Woolston Cemetery photoOn 18 January 1864 the vestry of the large Heathcote Parish decided ‘to procure some suitable and convenient site for a cemetery’. In July 1866 land was purchased at the corner of Princes (later Rutherford) Street and Garlands Road. The graveyard was originally called the Lower Heathcote Cemetery because, when it was established, this section of the parish was called Lower Heathcote.

In 1870 Joseph Harrop Hopkins was responsible for the area about Ferry Road being renamed ‘Woolston’ and the cemetery was popularly styled the Heathcote and Woolston Cemetery. Although the cemetery was long associated with St. John’s church, Woolston, which held the cemetery plan, the owners were the Church Property Trustees. Eventually the Heathcote parish was subdivided into smaller more manageable units. People interred in the cemetery had often dwelt in the Heathcote, Opawa and Woolston parishes.

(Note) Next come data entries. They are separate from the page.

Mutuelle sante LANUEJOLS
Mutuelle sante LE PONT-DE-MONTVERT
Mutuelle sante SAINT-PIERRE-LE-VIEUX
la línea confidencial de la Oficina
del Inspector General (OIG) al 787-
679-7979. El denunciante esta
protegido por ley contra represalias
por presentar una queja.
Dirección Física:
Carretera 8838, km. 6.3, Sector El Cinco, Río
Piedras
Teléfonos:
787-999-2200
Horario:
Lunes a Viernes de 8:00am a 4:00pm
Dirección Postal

The first burial was that of the 23 year old daughter of Thomas and Jane Christian Cholmondeley, a member of an ancient aristocratic English family, who died at her home, Vale Royal, Port Levy, on 15 July 1866.

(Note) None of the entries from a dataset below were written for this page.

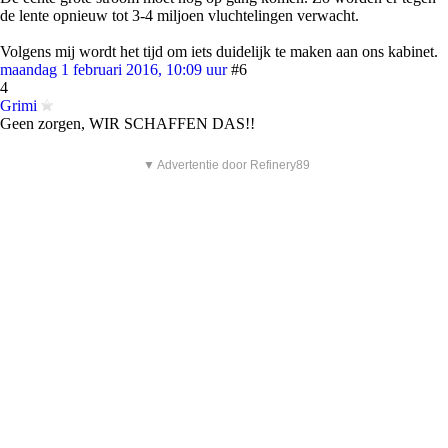
de lente opnieuw tot 3-4 miljoen vluchtelingen verwacht.
Volgens mij wordt het tijd om iets duidelijk te maken aan ons kabinet.
maandag 1 februari 2016, 10:09 uur
#6
4
Grimi
Geen zorgen, WIR SCHAFFEN DAS!!
▼ Advertentie door Refinery89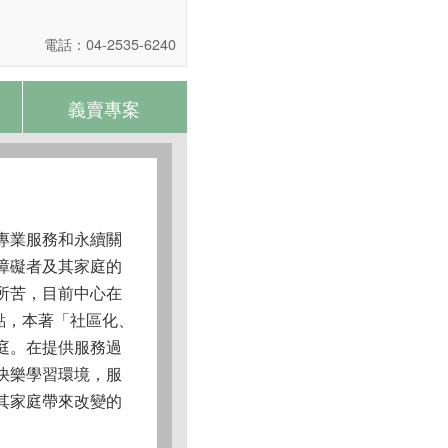
電話：04-2535-6240
義賣專案
專業服務和永續關
障礙者及其家庭的
所苦，目前中心在
點，本著「社區化、
庭。在提供服務過
快樂學習環境，服
其家庭帶來改變的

In 1888 a chapel was erected in the cemetery. With the eventual filling up of the burial ground, the building fell into disrepair. In 1949 the Church Property Trustees gave it to the North Canterbury Hospital Board which moved it to the Jubilee Home, renamed it St. Luke’s chapel and enhanced the appearance of the interior. When the home was closed in 1990, the chapel was moved to the Anglican City Mission property in Hereford Street. A large flower bed in the centre of the graveyard marks the original site of the chapel.

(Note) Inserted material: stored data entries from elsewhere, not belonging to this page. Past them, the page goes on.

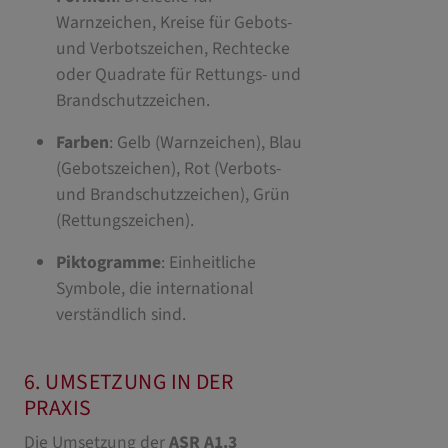
Warnzeichen, Kreise für Gebots-
und Verbotszeichen, Rechtecke
oder Quadrate für Rettungs- und
Brandschutzzeichen.
Farben
: Gelb (Warnzeichen), Blau
(Gebotszeichen), Rot (Verbots-
und Brandschutzzeichen), Grün
(Rettungszeichen).
Piktogramme
: Einheitliche
Symbole, die international
verständlich sind.
6. UMSETZUNG IN DER
PRAXIS
Die Umsetzung der
ASR A1.3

In 1982 the Church Property Trustees negotiated with the Christchurch City Council so that ownership of ‘Woolston’s old Rutherford Street Cemetery’ might be transferred to the council. The council was not to be responsible for the ‘maintenance, repair or replacement of headstones or their surroundings’. The trust fund of 11, 800 dollars, which the council received along with title to the land was to be ‘used only for maintenance and improvements to the cemetery’.

The cemetery was taken over by the Council in 1983. It is dominated by the larger old style memorials, many of which mark the graves of prominent people from the Woolston area. This cemetery is full and is now being developed as an historic park.